Discussion in 'Skulls and Skeletons' started by Weaslet, Jun 2, 2020.

  1. Weaslet

    Weaslet New Member

    I bought a couple of hundred dermestids to start colony about two months ago. All seemed to be going well, and they were breeding, then in the last week I have noticed a drop in activity. Some of the larvae seemed a bit sluggish, but when I checked them with a hand lens I couldn't see any mites.

    They are housed indoors, in a large tub with a mesh top so they have good ventilation. The substrate is paper towels (kept dry), and they have egg box and styrofoam to hide and pupate in. I feed them every couple of days on defrosted chunks of pheasant.

    Today I noticed some orange colour on the edge of the tape that I put around the mesh on the lid. The hand lens came out again, and to my horror the orange is actually lots of little round things, presumably mites. Then I found an adult beetle with some mites on its underside. I've not found any on the larvae yet (but maybe they're just too small to see, even with the lens?).

    Is there anything I can do to save my colony? I have heard of people usingCheckmite, but it's not available in the UK :(. Does anyone in the UK have any experience with using any mite treatment strips that they could recommend?

    Would removing and destroying the bedding make any difference? I've even thought about checking all the beetles and separating the ones with mites. Luckily it's not a large colony, so it would potentially be possible (though time-consuming), but I'm not sure it would be effective anyway as surely there are mite eggs/larvae everywhere.

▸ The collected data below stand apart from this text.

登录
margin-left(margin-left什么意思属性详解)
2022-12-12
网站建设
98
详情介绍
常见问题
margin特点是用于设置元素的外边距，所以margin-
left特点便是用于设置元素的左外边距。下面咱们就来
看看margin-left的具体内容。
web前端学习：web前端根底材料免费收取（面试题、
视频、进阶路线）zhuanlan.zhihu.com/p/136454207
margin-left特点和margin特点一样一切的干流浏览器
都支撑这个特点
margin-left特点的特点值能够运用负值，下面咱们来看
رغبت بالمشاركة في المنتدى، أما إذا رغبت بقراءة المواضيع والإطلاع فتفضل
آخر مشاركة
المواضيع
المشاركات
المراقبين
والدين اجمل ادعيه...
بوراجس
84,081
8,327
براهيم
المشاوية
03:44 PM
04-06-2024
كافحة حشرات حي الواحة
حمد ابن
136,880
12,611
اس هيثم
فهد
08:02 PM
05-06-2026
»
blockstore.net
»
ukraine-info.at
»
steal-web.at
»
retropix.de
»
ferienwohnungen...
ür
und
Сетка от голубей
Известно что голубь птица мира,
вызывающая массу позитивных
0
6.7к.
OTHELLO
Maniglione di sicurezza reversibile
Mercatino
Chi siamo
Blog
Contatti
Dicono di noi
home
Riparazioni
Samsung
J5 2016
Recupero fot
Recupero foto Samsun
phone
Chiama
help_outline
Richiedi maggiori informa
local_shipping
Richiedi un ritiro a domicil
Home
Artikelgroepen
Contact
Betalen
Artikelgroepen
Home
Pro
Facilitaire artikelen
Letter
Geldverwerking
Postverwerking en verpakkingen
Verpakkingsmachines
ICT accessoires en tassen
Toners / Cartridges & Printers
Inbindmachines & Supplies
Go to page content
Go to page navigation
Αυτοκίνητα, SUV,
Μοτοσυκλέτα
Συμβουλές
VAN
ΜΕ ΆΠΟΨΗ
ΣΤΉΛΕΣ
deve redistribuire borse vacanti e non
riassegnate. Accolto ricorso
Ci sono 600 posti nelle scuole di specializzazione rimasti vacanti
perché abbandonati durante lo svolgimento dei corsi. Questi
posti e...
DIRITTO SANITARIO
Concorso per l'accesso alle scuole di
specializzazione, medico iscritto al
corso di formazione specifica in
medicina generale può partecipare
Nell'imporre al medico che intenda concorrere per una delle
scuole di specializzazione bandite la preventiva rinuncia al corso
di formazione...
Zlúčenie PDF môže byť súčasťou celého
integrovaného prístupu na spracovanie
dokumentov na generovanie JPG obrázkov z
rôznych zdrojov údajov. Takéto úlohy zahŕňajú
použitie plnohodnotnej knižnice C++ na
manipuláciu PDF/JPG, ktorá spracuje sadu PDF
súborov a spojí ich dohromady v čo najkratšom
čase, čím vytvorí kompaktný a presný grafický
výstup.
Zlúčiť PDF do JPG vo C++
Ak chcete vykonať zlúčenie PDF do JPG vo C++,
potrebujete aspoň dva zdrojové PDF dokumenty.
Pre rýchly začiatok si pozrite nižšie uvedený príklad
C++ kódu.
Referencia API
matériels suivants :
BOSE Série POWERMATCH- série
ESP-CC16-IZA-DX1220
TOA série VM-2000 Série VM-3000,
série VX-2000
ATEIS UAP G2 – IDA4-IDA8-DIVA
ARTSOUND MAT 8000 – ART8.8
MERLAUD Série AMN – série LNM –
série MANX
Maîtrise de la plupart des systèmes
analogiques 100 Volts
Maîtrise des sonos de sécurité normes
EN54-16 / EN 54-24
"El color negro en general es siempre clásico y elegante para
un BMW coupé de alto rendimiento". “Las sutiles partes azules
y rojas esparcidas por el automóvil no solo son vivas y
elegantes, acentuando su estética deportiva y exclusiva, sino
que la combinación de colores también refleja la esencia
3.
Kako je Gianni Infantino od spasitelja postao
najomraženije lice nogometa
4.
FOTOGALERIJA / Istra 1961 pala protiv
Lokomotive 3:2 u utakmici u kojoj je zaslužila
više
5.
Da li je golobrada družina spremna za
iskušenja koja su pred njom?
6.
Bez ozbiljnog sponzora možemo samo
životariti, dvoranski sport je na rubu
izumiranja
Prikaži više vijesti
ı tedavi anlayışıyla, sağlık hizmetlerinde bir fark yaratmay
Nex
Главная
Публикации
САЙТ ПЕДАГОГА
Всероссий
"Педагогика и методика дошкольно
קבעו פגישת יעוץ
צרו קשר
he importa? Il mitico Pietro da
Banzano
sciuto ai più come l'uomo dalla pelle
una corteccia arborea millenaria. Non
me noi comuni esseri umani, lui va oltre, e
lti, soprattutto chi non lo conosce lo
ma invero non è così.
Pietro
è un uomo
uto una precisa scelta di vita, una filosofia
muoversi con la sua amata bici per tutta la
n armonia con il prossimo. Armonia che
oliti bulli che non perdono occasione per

    If anyone has had any success please let me know!
  2. Sea Wolf

    Sea Wolf Well-Known Member

    Pretty much, you will probably have to start over. Checkmite is used in the states for bee hives. Ask around and see if you can locate someone with bee hives. Ask them directly what they use for Varoa mites in their hives. You can try spraying the sides where you see the clusters of them with straight isopropyl alcohol. It will kill them and won't really hurt the beetles or larva unless you spray them too. It will reduce the numbers but it isn't a cure. Mites are usually drawn by too high a humidity or feeding dry dog or cat food. When you thaw out your food, let it sit in front of a fan to dry out more like jerky. You can even leave slices of it unwrapped in the freezer until the moisture is mostly gone. Even if you remove and destroy the bedding, the mites will be on the beetles (undersides, leg joints and under the wing covers) and larva and you will just transfer them to the new container.
    joeym likes this.

  3. Gatorhog94

    Gatorhog94 New Member

    Hey Sea Wolf, do gnats pose any danger to the beetles? Had a few get in my setup somehow. I checked for mites but don’t see any right now.
    Last edited: Jun 30, 2020
  4. Sea Wolf

    Sea Wolf Well-Known Member

    If they really are gnats, not really. But they fly and get all over your shop. One benefit of freezing heads for a while. To kill off hitchhikers. Some gnats also bite. You could try hanging some strips of flypaper in the tank. Just up off the bottom so the beetles can't crawl up on it.
  5. Gatorhog94

    Gatorhog94 New Member

  6. HuntersUnion

    HuntersUnion Member

    I have had mites off and on, I just use a fan to dry out the colony and don't feed them for a day or two. Get the humidity right down and then be careful to feed them only slightly dried meat. The mites seem to go away or reduce in numbers enough to not be a problem. I also never use cardboard as I find it holds moisture, paper towel or styrofoam are the only things I use in my colony.
  7. Sea Wolf

    Sea Wolf Well-Known Member

    The mites are probably just hiding within the bedding layers. They will still be killing off your larva and affecting how they feed.